In early 2017, a bill was introduced to the Hawaii Senate that would create a special fund for marijuana-related taxes, applications fees, and fines. Should it become law, taxes collected would be distributed to several funds, including law enforcement training and public health efforts.

Marijuana Activities: Things to do in Hawaii

Hawaii is a chain of islands located in the Pacific Ocean, over 1,000 miles west of the California coast. The state contains a series of eight islands, though only four (Hawaii, Maui, Oahu, and Kauai) have large enough populations to sustain modern cities. These islands collectively maintain a strong independent culture, very distinct from mainland United States.

Though the state does not currently allow consumption in public, the budding marijuana industry has inspired a few expos and events around the state, in addition to being a hotspot of international tourism.
The Queen's Bath and Waimea Canyon
Kauai, the island where Jurassic park was filmed, is a vibrant, mountainous landscape with enchanting hikes, spectacular beaches, and a variety of reefs just outside the island. The Queen's Bath and Waimea Canyon are both two different examples of geologic wonder. The Queen's Baths are pockets of exposed volcanic rock which, during certain intervals of the day, will fill up with water. Some are made better for risk-takers, with cliffs to be jumped from, while others are just relaxing pools.

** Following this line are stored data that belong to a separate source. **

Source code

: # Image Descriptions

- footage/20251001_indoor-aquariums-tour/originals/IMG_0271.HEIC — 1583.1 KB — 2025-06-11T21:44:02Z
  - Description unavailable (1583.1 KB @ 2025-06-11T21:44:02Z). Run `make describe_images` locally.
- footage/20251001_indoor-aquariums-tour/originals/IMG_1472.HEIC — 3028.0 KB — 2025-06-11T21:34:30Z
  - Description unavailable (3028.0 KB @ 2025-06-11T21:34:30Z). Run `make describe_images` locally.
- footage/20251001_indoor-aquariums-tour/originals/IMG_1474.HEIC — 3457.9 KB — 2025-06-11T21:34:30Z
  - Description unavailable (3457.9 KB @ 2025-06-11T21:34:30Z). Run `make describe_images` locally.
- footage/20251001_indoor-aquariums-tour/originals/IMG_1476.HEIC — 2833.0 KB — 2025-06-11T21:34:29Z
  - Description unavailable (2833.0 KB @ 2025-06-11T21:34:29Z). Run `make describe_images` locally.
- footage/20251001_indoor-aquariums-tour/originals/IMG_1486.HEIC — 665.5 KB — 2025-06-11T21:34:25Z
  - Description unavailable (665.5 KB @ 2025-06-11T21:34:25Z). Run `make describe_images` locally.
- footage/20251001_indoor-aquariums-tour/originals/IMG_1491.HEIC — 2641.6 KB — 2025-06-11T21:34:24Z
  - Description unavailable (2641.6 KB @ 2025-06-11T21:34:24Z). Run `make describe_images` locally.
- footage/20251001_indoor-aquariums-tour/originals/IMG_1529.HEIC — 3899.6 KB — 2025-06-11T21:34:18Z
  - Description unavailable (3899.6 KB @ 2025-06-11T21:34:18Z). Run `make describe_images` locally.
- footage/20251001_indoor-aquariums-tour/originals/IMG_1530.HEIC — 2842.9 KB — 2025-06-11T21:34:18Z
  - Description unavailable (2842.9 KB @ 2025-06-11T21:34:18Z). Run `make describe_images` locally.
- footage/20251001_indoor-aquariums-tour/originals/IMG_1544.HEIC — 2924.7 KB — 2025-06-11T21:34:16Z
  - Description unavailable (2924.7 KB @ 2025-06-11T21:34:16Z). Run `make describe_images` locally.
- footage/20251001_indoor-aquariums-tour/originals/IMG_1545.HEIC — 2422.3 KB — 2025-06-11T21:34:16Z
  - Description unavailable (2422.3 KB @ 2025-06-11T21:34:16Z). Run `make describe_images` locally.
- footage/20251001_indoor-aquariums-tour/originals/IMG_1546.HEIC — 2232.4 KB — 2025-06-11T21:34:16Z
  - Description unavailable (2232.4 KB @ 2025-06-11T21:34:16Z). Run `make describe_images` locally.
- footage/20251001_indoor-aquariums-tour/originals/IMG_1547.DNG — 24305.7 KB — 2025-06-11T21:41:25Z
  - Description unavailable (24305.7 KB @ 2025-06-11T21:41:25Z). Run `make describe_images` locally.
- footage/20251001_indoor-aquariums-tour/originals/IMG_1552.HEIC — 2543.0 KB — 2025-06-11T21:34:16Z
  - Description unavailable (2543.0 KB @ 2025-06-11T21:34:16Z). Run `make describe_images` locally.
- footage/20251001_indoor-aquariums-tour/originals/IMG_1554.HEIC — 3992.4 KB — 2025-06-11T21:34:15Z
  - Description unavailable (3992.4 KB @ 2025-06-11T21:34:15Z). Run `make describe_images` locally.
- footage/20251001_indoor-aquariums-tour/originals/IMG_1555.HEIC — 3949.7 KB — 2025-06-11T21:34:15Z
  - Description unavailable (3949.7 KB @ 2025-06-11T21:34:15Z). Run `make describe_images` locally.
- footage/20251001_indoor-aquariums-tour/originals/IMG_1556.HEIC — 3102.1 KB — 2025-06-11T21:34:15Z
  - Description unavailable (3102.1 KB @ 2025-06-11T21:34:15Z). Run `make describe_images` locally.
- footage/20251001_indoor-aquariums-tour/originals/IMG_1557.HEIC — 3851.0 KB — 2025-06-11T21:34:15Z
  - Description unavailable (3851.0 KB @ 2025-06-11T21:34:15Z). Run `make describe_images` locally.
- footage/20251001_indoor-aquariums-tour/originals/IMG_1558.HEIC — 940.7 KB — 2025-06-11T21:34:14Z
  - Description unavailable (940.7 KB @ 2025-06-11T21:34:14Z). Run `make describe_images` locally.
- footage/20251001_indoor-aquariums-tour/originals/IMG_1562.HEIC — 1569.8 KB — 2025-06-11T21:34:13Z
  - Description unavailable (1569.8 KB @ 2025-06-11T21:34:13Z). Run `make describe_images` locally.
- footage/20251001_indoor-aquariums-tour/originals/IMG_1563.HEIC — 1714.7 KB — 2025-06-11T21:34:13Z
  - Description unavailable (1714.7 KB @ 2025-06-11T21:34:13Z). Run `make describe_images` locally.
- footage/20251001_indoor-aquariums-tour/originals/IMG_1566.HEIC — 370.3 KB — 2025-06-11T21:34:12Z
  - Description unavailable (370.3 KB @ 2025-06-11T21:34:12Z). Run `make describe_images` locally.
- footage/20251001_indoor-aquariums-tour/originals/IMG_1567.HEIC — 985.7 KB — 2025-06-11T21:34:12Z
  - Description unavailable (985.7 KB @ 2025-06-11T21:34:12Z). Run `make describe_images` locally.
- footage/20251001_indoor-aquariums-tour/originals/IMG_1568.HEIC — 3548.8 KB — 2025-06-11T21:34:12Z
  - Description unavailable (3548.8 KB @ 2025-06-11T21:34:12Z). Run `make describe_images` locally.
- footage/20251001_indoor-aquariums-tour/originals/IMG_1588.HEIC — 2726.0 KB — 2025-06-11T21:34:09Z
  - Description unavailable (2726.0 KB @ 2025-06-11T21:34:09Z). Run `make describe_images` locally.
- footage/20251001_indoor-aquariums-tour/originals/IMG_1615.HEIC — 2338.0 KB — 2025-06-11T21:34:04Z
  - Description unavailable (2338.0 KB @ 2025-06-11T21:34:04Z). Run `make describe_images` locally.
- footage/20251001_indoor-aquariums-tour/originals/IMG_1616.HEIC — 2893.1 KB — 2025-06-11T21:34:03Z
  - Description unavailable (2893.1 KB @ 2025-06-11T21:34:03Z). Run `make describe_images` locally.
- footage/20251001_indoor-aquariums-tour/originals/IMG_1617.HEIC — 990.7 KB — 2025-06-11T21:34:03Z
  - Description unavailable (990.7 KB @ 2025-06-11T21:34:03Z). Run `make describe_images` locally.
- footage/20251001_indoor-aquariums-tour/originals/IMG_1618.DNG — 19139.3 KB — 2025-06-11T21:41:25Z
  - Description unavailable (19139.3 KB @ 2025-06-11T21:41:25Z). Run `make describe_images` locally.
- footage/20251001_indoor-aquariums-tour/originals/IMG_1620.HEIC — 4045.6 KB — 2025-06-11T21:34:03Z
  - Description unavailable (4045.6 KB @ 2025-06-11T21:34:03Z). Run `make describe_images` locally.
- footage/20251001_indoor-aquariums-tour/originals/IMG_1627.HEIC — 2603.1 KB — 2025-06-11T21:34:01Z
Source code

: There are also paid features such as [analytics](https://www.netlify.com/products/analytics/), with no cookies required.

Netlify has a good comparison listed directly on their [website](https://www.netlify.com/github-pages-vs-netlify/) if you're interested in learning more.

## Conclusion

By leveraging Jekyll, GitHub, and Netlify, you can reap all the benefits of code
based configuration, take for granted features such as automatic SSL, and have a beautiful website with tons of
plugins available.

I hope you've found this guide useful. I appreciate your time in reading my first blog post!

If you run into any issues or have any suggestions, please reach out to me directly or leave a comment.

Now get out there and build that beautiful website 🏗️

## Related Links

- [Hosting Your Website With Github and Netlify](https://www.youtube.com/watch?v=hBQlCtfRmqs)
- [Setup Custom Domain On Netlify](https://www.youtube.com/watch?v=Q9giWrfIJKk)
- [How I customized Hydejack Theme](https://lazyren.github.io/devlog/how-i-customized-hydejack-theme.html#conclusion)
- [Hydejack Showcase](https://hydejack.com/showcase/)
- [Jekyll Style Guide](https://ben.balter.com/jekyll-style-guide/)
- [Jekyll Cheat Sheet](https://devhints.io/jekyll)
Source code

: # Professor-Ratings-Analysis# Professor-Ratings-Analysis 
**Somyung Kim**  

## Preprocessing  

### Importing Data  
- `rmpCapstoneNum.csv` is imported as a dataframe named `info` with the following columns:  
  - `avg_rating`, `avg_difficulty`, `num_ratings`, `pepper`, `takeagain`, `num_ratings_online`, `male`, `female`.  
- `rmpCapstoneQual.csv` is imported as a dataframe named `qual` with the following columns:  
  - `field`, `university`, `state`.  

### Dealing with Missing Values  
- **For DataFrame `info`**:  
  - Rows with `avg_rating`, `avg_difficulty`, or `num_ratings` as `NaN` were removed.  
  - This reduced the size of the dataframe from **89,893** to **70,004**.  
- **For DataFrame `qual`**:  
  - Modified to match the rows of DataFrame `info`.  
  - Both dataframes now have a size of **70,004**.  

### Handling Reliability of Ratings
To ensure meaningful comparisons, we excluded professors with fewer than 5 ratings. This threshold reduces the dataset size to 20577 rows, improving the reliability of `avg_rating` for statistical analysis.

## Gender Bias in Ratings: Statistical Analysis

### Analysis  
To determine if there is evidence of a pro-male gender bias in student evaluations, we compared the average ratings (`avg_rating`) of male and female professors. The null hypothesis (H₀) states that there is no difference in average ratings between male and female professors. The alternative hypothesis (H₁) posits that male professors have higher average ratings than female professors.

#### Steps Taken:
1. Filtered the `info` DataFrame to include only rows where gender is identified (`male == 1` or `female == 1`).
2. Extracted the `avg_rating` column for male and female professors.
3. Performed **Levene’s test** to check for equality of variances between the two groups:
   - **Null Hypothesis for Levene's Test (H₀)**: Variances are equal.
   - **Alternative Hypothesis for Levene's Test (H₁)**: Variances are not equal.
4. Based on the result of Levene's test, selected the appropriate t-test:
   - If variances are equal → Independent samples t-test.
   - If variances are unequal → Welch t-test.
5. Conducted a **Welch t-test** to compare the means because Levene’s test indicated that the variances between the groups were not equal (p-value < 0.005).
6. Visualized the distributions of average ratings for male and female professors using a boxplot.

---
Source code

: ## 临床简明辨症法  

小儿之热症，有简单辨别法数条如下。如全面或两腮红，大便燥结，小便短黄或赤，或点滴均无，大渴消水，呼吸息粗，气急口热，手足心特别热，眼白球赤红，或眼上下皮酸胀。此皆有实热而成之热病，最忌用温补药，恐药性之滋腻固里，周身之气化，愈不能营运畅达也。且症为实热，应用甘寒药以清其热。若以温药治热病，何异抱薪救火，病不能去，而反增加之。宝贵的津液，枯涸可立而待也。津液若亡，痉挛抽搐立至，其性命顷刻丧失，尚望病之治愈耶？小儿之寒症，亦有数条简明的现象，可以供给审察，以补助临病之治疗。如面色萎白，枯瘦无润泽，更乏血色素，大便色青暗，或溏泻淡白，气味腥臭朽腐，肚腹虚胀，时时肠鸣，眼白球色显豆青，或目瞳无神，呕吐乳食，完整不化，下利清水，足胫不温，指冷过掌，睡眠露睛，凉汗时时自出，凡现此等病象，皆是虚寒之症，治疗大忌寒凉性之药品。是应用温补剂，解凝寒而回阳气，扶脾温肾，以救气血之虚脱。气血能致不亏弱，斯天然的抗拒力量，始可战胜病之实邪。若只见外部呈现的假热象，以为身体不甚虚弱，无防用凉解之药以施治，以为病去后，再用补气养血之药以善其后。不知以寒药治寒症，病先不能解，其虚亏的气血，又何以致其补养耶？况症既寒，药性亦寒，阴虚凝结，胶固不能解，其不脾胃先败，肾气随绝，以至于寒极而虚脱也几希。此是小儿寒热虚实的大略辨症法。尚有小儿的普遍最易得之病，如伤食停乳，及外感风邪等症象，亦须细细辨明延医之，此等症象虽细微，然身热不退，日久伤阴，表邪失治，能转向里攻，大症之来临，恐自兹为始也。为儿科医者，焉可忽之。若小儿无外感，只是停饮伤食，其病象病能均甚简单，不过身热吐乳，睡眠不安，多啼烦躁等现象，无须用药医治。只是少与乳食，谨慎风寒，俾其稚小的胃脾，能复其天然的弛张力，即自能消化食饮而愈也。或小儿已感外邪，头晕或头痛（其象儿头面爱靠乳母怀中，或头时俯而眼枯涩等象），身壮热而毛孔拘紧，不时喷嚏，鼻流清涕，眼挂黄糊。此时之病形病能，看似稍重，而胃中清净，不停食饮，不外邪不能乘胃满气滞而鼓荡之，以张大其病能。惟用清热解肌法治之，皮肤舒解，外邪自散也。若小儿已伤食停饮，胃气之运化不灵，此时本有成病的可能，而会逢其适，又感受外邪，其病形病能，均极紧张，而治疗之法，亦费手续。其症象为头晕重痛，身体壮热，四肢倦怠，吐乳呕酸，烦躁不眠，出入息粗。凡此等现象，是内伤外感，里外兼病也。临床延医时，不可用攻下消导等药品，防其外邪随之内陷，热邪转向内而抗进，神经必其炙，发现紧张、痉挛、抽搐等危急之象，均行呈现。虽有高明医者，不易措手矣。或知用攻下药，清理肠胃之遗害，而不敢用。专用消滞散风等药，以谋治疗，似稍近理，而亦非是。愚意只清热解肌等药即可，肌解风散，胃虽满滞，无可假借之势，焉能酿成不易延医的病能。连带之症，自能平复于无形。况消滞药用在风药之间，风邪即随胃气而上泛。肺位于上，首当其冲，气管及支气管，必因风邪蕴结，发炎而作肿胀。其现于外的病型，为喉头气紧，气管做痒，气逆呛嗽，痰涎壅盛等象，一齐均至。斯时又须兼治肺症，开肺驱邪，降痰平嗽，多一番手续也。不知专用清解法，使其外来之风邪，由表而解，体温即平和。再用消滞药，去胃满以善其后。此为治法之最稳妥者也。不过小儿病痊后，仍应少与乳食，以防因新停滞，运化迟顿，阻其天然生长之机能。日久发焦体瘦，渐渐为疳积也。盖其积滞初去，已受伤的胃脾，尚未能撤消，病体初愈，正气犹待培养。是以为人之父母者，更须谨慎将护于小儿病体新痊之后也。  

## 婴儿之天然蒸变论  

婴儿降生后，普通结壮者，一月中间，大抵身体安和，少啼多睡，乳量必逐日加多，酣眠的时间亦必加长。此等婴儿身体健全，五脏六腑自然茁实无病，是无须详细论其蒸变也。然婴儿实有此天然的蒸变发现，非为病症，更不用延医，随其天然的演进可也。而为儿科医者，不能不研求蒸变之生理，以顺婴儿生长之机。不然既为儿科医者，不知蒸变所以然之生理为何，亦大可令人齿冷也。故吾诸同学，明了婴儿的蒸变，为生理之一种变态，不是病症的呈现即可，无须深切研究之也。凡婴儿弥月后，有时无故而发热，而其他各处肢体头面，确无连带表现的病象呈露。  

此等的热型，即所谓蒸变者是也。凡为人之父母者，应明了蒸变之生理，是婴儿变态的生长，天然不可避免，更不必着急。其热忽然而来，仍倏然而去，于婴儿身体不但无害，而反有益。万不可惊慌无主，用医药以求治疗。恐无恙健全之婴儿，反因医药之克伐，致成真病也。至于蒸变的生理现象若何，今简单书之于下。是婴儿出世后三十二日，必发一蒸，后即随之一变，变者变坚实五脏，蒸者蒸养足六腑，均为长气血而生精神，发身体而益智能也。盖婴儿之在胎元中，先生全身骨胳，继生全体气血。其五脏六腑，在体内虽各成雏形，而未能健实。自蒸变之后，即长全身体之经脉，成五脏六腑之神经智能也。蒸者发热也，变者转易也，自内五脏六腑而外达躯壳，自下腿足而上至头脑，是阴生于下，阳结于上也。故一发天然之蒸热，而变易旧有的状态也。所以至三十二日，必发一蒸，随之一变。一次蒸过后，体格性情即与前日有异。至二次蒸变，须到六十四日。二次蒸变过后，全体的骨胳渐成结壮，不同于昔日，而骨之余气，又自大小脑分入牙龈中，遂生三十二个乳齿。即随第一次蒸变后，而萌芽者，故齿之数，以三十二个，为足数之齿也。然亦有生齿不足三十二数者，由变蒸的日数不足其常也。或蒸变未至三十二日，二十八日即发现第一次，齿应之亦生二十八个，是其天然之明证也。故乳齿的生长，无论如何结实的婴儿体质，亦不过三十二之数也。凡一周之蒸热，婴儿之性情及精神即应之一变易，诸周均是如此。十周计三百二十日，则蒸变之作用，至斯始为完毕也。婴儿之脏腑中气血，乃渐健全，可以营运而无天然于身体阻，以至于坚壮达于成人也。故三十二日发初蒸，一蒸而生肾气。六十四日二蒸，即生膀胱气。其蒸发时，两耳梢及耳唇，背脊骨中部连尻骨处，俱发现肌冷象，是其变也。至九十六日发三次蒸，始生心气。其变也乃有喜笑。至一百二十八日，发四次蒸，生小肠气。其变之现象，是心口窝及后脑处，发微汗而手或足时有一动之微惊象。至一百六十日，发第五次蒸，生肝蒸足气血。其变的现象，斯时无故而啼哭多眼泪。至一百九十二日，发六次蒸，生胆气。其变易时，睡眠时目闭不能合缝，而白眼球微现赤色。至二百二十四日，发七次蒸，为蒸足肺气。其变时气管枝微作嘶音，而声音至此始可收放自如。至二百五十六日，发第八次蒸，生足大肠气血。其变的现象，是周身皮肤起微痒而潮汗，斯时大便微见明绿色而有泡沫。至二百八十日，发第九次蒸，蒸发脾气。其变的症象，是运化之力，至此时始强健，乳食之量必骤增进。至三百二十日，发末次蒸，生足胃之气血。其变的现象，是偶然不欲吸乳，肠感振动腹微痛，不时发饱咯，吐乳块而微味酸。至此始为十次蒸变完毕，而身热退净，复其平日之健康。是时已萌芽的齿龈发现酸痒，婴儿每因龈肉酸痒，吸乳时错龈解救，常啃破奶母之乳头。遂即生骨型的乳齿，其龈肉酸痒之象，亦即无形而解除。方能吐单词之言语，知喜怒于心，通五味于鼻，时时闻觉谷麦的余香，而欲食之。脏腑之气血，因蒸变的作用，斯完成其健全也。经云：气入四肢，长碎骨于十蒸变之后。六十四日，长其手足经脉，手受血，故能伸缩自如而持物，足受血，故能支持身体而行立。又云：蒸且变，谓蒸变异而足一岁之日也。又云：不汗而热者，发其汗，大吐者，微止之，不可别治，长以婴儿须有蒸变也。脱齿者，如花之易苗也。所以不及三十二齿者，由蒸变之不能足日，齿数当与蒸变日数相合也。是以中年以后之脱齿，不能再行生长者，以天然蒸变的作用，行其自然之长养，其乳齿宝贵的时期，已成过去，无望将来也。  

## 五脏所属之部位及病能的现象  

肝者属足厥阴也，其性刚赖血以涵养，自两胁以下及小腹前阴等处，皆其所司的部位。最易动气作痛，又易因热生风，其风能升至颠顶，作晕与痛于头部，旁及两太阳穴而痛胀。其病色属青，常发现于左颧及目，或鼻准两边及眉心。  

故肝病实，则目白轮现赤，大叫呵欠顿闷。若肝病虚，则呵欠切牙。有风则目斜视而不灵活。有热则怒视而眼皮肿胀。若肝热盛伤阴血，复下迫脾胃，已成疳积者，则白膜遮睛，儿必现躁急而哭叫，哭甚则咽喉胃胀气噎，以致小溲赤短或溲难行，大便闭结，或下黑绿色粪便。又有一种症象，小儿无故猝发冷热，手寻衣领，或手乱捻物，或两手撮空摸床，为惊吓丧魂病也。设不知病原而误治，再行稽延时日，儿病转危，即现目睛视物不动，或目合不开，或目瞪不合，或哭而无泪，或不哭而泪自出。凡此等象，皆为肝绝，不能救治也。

On the other side of the island, Waimea Canyon is over 3,600 deep, but of course, it starts at well above sea level. Carved over a 14-mile long stretch of rugged mountain peaks, the canyon is unlike anything else in Hawaii and has even been called the "Grand Canyon of the Pacific.??
Haleakala Crater & Sunset
Maui is the second largest island of the Hawaiian Islands. Standing at over 10,000 feet in elevation, the Haleakala Crater is the very top of the volcano that covers - and built - 75% of the island. At sunrise and sunset, the Crater is illuminated by the natural red hues of the sun.
Iolani Palace
In addition to the signature beaches, exposed cliffs, and active volcanos, one of the things that continues to set Hawaii apart from the mainland US is the culture. On Oahu, the Iolani Palace is the only historical palace in the United States constructed by an actual King and Queen. Visit the throne room, the dining hall, the private suites, and the grand hall for an inspired look at the elegant history of Hawaii.
Pearl Harbor
A place of historical significance, offering a turning point in the efforts of World War II, Pearl Harbor is no less a place of beauty - with crisp, clear blue waters - and a place of historical sorrow. View memorials and live footage from that fateful day. Take a tour of the Harbor and imagine the surprise attack that changed the course of history.
Ski Mauna Kea Volcano
If snow skiing on a tropical volcano sounds impossible, the big island of Hawaii would beg to differ. At over 14,000 feet in elevation, the tip-top of Mauna Kea volcano gets just enough snow in the winter months of January through March to blast down the mountain. Be warned, however, no ski resorts or lift tickets will be found here, so you will have to find someone with an ATV or snowmobile to get you up the mountain, but you get to say you skied or snowboarded on a volcano.